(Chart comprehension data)
^^^^
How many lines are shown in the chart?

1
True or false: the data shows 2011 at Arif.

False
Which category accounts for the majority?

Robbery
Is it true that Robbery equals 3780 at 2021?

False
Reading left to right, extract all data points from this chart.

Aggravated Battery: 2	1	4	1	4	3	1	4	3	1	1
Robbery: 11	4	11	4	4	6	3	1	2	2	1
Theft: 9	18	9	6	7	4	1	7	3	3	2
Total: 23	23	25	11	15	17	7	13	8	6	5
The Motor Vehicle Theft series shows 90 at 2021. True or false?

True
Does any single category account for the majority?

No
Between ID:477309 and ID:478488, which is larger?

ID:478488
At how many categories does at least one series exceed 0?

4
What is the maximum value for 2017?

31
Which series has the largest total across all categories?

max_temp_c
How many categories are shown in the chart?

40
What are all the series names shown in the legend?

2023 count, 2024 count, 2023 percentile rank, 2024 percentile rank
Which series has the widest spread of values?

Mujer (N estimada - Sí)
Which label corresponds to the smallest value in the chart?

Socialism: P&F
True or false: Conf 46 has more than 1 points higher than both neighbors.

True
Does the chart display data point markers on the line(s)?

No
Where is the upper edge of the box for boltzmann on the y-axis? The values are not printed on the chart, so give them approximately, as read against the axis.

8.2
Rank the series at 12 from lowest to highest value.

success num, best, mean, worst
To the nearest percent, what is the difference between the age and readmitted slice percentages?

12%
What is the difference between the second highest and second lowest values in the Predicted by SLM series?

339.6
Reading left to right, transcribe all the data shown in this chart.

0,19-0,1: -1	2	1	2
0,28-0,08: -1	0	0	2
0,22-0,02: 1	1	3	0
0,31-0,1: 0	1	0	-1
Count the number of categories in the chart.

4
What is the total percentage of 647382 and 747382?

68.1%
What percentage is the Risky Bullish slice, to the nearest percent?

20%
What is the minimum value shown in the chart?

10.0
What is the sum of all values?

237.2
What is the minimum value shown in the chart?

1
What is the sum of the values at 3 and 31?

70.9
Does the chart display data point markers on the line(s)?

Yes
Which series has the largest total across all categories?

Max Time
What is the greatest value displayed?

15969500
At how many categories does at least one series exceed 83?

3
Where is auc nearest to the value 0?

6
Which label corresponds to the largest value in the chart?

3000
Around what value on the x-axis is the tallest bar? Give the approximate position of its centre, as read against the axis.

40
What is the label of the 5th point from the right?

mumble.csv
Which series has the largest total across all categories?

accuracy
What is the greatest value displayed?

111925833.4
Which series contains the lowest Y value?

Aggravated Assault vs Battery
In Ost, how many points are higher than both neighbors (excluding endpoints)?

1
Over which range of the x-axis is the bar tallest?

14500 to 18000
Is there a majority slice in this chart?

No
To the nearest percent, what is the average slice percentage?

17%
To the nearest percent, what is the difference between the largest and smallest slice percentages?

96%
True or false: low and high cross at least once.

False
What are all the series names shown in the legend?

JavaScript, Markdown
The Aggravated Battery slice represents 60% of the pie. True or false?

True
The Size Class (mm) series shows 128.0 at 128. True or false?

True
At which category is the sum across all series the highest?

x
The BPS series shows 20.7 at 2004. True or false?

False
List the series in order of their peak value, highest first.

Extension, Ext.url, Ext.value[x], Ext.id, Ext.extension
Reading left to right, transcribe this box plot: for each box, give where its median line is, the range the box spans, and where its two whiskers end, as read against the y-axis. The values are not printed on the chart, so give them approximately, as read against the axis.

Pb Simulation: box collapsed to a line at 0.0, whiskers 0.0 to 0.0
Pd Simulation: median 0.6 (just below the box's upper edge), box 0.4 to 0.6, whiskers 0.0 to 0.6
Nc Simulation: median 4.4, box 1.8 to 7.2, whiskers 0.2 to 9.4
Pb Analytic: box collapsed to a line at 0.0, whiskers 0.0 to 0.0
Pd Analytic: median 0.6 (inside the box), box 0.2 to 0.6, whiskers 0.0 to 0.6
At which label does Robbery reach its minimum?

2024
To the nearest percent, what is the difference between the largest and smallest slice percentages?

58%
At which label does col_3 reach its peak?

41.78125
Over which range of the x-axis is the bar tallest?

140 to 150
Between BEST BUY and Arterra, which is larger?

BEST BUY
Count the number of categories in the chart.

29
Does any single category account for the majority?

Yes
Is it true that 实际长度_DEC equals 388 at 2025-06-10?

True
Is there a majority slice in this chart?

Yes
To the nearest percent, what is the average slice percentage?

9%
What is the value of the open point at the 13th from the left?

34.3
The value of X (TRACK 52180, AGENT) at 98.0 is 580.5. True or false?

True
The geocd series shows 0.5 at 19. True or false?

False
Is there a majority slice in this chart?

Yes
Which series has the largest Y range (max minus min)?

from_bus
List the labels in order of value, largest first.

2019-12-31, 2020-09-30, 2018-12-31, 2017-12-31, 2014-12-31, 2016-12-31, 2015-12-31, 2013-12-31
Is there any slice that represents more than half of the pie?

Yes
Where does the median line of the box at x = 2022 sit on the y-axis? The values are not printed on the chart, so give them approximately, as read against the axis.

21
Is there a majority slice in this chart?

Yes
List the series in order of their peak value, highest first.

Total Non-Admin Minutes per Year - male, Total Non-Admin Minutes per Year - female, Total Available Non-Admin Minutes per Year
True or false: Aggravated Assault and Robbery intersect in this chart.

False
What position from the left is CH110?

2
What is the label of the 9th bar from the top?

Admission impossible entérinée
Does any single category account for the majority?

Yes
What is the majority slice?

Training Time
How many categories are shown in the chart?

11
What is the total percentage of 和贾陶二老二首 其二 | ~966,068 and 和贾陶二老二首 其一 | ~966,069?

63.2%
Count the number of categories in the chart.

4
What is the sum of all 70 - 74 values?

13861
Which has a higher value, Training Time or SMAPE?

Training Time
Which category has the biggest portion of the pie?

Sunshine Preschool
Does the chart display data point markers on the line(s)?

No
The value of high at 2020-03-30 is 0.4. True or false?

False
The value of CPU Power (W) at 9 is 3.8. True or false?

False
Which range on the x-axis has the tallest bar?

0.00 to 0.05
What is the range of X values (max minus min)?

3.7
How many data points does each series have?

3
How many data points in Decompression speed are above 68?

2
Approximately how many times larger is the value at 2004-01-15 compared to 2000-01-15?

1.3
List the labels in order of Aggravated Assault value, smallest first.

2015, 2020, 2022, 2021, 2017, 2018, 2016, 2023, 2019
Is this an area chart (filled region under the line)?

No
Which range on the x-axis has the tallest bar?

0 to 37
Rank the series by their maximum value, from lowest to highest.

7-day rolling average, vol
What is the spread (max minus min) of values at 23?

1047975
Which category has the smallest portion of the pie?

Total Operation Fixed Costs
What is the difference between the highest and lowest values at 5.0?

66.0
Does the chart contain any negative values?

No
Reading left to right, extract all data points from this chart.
^^^^
— TASK TO COMPLETE —
Format the data above as a JSON list of strings, with one string per line and blank lines omitted.

— ANSWER TO THE PROBLEM —
[
  "How many lines are shown in the chart?",
  "1",
  "True or false: the data shows 2011 at Arif.",
  "False",
  "Which category accounts for the majority?",
  "Robbery",
  "Is it true that Robbery equals 3780 at 2021?",
  "False",
  "Reading left to right, extract all data points from this chart.",
  "Aggravated Battery: 2\t1\t4\t1\t4\t3\t1\t4\t3\t1\t1",
  "Robbery: 11\t4\t11\t4\t4\t6\t3\t1\t2\t2\t1",
  "Theft: 9\t18\t9\t6\t7\t4\t1\t7\t3\t3\t2",
  "Total: 23\t23\t25\t11\t15\t17\t7\t13\t8\t6\t5",
  "The Motor Vehicle Theft series shows 90 at 2021. True or false?",
  "True",
  "Does any single category account for the majority?",
  "No",
  "Between ID:477309 and ID:478488, which is larger?",
  "ID:478488",
  "At how many categories does at least one series exceed 0?",
  "4",
  "What is the maximum value for 2017?",
  "31",
  "Which series has the largest total across all categories?",
  "max_temp_c",
  "How many categories are shown in the chart?",
  "40",
  "What are all the series names shown in the legend?",
  "2023 count, 2024 count, 2023 percentile rank, 2024 percentile rank",
  "Which series has the widest spread of values?",
  "Mujer (N estimada - Sí)",
  "Which label corresponds to the smallest value in the chart?",
  "Socialism: P&F",
  "True or false: Conf 46 has more than 1 points higher than both neighbors.",
  "True",
  "Does the chart display data point markers on the line(s)?",
  "No",
  "Where is the upper edge of the box for boltzmann on the y-axis? The values are not printed on the chart, so give them approximately, as read against the axis.",
  "8.2",
  "Rank the series at 12 from lowest to highest value.",
  "success num, best, mean, worst",
  "To the nearest percent, what is the difference between the age and readmitted slice percentages?",
  "12%",
  "What is the difference between the second highest and second lowest values in the Predicted by SLM series?",
  "339.6",
  "Reading left to right, transcribe all the data shown in this chart.",
  "0,19-0,1: -1\t2\t1\t2",
  "0,28-0,08: -1\t0\t0\t2",
  "0,22-0,02: 1\t1\t3\t0",
  "0,31-0,1: 0\t1\t0\t-1",
  "Count the number of categories in the chart.",
  "4",
  "What is the total percentage of 647382 and 747382?",
  "68.1%",
  "What percentage is the Risky Bullish slice, to the nearest percent?",
  "20%",
  "What is the minimum value shown in the chart?",
  "10.0",
  "What is the sum of all values?",
  "237.2",
  "What is the minimum value shown in the chart?",
  "1",
  "What is the sum of the values at 3 and 31?",
  "70.9",
  "Does the chart display data point markers on the line(s)?",
  "Yes",
  "Which series has the largest total across all categories?",
  "Max Time",
  "What is the greatest value displayed?",
  "15969500",
  "At how many categories does at least one series exceed 83?",
  "3",
  "Where is auc nearest to the value 0?",
  "6",
  "Which label corresponds to the largest value in the chart?",
  "3000",
  "Around what value on the x-axis is the tallest bar? Give the approximate position of its centre, as read against the axis.",
  "40",
  "What is the label of the 5th point from the right?",
  "mumble.csv",
  "Which series has the largest total across all categories?",
  "accuracy",
  "What is the greatest value displayed?",
  "111925833.4",
  "Which series contains the lowest Y value?",
  "Aggravated Assault vs Battery",
  "In Ost, how many points are higher than both neighbors (excluding endpoints)?",
  "1",
  "Over which range of the x-axis is the bar tallest?",
  "14500 to 18000",
  "Is there a majority slice in this chart?",
  "No",
  "To the nearest percent, what is the average slice percentage?",
  "17%",
  "To the nearest percent, what is the difference between the largest and smallest slice percentages?",
  "96%",
  "True or false: low and high cross at least once.",
  "False",
  "What are all the series names shown in the legend?",
  "JavaScript, Markdown",
  "The Aggravated Battery slice represents 60% of the pie. True or false?",
  "True",
  "The Size Class (mm) series shows 128.0 at 128. True or false?",
  "True",
  "At which category is the sum across all series the highest?",
  "x",
  "The BPS series shows 20.7 at 2004. True or false?",
  "False",
  "List the series in order of their peak value, highest first.",
  "Extension, Ext.url, Ext.value[x], Ext.id, Ext.extension",
  "Reading left to right, transcribe this box plot: for each box, give where its median line is, the range the box spans, and where its two whiskers end, as read against the y-axis. The values are not printed on the chart, so give them approximately, as read against the axis.",
  "Pb Simulation: box collapsed to a line at 0.0, whiskers 0.0 to 0.0",
  "Pd Simulation: median 0.6 (just below the box's upper edge), box 0.4 to 0.6, whiskers 0.0 to 0.6",
  "Nc Simulation: median 4.4, box 1.8 to 7.2, whiskers 0.2 to 9.4",
  "Pb Analytic: box collapsed to a line at 0.0, whiskers 0.0 to 0.0",
  "Pd Analytic: median 0.6 (inside the box), box 0.2 to 0.6, whiskers 0.0 to 0.6",
  "At which label does Robbery reach its minimum?",
  "2024",
  "To the nearest percent, what is the difference between the largest and smallest slice percentages?",
  "58%",
  "At which label does col_3 reach its peak?",
  "41.78125",
  "Over which range of the x-axis is the bar tallest?",
  "140 to 150",
  "Between BEST BUY and Arterra, which is larger?",
  "BEST BUY",
  "Count the number of categories in the chart.",
  "29",
  "Does any single category account for the majority?",
  "Yes",
  "Is it true that 实际长度_DEC equals 388 at 2025-06-10?",
  "True",
  "Is there a majority slice in this chart?",
  "Yes",
  "To the nearest percent, what is the average slice percentage?",
  "9%",
  "What is the value of the open point at the 13th from the left?",
  "34.3",
  "The value of X (TRACK 52180, AGENT) at 98.0 is 580.5. True or false?",
  "True",
  "The geocd series shows 0.5 at 19. True or false?",
  "False",
  "Is there a majority slice in this chart?",
  "Yes",
  "Which series has the largest Y range (max minus min)?",
  "from_bus",
  "List the labels in order of value, largest first.",
  "2019-12-31, 2020-09-30, 2018-12-31, 2017-12-31, 2014-12-31, 2016-12-31, 2015-12-31, 2013-12-31",
  "Is there any slice that represents more than half of the pie?",
  "Yes",
  "Where does the median line of the box at x = 2022 sit on the y-axis? The values are not printed on the chart, so give them approximately, as read against the axis.",
  "21",
  "Is there a majority slice in this chart?",
  "Yes",
  "List the series in order of their peak value, highest first.",
  "Total Non-Admin Minutes per Year - male, Total Non-Admin Minutes per Year - female, Total Available Non-Admin Minutes per Year",
  "True or false: Aggravated Assault and Robbery intersect in this chart.",
  "False",
  "What position from the left is CH110?",
  "2",
  "What is the label of the 9th bar from the top?",
  "Admission impossible entérinée",
  "Does any single category account for the majority?",
  "Yes",
  "What is the majority slice?",
  "Training Time",
  "How many categories are shown in the chart?",
  "11",
  "What is the total percentage of 和贾陶二老二首 其二 | ~966,068 and 和贾陶二老二首 其一 | ~966,069?",
  "63.2%",
  "Count the number of categories in the chart.",
  "4",
  "What is the sum of all 70 - 74 values?",
  "13861",
  "Which has a higher value, Training Time or SMAPE?",
  "Training Time",
  "Which category has the biggest portion of the pie?",
  "Sunshine Preschool",
  "Does the chart display data point markers on the line(s)?",
  "No",
  "The value of high at 2020-03-30 is 0.4. True or false?",
  "False",
  "The value of CPU Power (W) at 9 is 3.8. True or false?",
  "False",
  "Which range on the x-axis has the tallest bar?",
  "0.00 to 0.05",
  "What is the range of X values (max minus min)?",
  "3.7",
  "How many data points does each series have?",
  "3",
  "How many data points in Decompression speed are above 68?",
  "2",
  "Approximately how many times larger is the value at 2004-01-15 compared to 2000-01-15?",
  "1.3",
  "List the labels in order of Aggravated Assault value, smallest first.",
  "2015, 2020, 2022, 2021, 2017, 2018, 2016, 2023, 2019",
  "Is this an area chart (filled region under the line)?",
  "No",
  "Which range on the x-axis has the tallest bar?",
  "0 to 37",
  "Rank the series by their maximum value, from lowest to highest.",
  "7-day rolling average, vol",
  "What is the spread (max minus min) of values at 23?",
  "1047975",
  "Which category has the smallest portion of the pie?",
  "Total Operation Fixed Costs",
  "What is the difference between the highest and lowest values at 5.0?",
  "66.0",
  "Does the chart contain any negative values?",
  "No",
  "Reading left to right, extract all data points from this chart."
]